◆ WORK TO COMPLETE
Copy exactly the lines of the data below that run from the line holding "M1148,1015L1210,1020L1207,1065L1225,1066L1222,1098L1142,1092Z" through the line holding "M1471,1053L1472,1138L1423,1136V1125H1412L1411,1054Z", both ends included.

*** DATA LISTING ***

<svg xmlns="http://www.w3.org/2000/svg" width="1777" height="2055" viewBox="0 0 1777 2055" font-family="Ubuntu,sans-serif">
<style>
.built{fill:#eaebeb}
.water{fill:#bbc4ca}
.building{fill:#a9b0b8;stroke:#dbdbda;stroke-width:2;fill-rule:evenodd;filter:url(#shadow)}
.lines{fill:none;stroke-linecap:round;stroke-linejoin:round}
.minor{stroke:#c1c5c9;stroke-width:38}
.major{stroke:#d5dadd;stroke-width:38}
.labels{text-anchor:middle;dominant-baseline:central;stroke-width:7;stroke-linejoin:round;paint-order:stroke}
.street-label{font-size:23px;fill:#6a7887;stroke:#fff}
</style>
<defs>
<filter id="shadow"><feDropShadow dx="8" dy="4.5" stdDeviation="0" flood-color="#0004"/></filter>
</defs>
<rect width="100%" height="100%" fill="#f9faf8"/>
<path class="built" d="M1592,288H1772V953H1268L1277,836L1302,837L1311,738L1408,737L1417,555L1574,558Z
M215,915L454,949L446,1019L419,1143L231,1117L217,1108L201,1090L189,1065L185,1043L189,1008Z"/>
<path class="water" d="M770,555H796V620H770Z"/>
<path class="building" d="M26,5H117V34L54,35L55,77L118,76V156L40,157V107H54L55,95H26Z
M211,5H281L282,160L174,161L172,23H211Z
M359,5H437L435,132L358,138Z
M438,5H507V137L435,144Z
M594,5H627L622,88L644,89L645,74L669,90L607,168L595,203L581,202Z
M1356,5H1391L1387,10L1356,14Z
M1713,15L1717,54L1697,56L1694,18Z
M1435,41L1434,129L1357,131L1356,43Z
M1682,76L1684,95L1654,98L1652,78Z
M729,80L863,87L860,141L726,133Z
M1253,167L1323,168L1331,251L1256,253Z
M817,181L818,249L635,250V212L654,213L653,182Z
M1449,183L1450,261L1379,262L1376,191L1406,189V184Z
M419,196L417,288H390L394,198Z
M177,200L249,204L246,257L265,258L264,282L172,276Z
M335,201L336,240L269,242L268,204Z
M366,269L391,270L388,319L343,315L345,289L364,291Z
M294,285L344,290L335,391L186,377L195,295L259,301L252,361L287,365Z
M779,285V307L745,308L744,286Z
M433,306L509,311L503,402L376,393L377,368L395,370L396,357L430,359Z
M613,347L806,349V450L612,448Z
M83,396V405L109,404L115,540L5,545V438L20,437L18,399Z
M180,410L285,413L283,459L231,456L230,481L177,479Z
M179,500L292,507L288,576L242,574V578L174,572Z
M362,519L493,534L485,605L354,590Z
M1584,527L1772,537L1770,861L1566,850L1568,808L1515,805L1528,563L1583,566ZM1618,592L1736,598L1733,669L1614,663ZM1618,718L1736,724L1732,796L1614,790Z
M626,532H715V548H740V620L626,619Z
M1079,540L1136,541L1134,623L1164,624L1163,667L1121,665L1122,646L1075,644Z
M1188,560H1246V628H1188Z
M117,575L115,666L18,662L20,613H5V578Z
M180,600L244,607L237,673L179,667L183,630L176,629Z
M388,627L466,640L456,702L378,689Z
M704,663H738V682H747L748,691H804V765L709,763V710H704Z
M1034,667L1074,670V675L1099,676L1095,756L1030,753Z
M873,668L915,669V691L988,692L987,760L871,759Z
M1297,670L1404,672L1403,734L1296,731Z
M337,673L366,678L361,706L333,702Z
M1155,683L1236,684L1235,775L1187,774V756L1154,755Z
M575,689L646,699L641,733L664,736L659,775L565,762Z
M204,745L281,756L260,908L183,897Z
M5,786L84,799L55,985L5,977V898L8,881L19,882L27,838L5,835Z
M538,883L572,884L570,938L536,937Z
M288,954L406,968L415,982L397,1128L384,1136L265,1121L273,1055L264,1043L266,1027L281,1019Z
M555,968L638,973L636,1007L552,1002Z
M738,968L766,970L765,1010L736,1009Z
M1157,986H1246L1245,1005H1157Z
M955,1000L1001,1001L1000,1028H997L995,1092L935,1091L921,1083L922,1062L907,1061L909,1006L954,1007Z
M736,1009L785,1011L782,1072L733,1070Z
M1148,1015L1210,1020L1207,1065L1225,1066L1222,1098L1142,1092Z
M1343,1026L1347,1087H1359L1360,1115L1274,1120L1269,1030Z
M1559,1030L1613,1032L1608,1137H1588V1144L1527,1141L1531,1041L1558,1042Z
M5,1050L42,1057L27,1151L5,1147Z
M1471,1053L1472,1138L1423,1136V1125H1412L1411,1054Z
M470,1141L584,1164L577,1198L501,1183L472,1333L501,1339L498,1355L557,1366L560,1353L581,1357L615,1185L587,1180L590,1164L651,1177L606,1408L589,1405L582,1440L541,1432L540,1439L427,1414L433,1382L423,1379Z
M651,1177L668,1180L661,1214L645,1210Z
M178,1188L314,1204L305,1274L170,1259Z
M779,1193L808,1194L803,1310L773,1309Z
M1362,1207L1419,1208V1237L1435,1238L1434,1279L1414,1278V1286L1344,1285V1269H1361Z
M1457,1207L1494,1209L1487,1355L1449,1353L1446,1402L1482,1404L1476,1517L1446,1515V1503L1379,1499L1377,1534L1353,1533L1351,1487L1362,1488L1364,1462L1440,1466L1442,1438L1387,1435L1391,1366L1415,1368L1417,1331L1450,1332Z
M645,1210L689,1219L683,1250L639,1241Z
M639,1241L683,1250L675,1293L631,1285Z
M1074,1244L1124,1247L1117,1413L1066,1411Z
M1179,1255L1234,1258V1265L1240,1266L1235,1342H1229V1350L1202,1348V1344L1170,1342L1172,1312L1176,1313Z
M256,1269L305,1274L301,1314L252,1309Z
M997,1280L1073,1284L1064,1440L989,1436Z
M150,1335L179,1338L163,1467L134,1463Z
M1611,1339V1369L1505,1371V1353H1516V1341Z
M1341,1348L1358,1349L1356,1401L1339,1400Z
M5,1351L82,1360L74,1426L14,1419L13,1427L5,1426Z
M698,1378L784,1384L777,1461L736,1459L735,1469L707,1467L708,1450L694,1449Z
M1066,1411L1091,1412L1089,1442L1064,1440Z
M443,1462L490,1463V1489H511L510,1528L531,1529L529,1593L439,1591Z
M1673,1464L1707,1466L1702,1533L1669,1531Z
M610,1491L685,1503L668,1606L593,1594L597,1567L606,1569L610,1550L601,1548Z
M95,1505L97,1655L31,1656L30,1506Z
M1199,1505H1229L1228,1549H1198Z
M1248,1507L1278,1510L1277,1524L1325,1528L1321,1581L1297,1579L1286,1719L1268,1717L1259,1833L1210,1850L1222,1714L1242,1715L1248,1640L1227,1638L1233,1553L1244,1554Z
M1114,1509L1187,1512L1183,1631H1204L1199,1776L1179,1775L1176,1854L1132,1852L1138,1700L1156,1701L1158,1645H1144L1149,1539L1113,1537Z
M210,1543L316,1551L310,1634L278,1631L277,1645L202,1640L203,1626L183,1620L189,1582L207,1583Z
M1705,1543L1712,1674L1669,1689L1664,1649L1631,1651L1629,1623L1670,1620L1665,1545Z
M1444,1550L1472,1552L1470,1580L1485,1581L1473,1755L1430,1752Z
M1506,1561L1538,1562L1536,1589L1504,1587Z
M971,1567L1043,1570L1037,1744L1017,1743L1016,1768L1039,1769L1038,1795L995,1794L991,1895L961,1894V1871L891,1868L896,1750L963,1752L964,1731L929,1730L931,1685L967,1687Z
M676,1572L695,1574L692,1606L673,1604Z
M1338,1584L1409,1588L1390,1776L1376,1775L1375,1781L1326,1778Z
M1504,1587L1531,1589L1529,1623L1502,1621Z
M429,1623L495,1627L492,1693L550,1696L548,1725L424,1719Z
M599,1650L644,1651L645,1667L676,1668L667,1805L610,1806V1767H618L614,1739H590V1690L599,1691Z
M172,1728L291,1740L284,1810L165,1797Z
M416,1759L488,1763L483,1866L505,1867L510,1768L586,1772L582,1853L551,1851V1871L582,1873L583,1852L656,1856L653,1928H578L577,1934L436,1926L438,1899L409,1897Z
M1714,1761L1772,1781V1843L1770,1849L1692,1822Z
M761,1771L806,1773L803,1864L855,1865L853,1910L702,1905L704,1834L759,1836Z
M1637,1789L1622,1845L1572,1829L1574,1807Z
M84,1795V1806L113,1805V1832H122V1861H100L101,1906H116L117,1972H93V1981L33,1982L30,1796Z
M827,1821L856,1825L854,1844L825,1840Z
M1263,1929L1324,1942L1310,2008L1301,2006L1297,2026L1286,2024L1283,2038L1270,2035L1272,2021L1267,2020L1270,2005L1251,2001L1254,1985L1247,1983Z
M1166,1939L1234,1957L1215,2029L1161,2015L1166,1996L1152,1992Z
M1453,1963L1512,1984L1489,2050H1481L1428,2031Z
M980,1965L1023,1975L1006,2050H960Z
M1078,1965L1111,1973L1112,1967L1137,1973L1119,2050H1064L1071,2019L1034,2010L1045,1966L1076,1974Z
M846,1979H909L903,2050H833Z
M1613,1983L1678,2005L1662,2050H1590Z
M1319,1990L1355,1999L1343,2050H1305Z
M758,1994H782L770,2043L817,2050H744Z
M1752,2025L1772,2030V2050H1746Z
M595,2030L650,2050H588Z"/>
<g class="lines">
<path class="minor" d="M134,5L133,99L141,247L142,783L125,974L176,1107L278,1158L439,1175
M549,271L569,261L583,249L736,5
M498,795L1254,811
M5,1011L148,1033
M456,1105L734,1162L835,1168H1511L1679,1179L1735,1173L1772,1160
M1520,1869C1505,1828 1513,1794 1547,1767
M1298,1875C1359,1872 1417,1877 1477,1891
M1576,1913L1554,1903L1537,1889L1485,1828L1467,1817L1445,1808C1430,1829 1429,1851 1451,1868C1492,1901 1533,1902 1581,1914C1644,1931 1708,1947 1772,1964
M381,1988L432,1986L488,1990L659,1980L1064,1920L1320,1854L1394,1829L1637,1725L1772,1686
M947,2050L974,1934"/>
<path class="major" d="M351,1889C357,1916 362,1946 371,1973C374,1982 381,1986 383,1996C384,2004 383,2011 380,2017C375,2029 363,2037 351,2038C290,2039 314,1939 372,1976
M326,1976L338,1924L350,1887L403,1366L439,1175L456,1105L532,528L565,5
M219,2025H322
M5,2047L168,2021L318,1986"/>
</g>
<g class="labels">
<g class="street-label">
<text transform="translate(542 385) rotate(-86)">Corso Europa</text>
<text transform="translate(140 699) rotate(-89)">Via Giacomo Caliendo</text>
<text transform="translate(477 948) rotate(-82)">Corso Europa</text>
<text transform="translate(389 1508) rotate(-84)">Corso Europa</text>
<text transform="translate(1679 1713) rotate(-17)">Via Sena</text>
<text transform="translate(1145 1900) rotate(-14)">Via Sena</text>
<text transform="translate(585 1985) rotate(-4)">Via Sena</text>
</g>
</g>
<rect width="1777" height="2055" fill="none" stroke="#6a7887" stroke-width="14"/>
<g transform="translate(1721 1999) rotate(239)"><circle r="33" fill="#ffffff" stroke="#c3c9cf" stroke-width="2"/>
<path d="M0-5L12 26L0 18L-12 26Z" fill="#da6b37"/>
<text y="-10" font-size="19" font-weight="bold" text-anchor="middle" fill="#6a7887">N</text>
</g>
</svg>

*** End of DATA LISTING ***

◆ RESPONSE FOR THIS EXERCISE
M1148,1015L1210,1020L1207,1065L1225,1066L1222,1098L1142,1092Z
M1343,1026L1347,1087H1359L1360,1115L1274,1120L1269,1030Z
M1559,1030L1613,1032L1608,1137H1588V1144L1527,1141L1531,1041L1558,1042Z
M5,1050L42,1057L27,1151L5,1147Z
M1471,1053L1472,1138L1423,1136V1125H1412L1411,1054Z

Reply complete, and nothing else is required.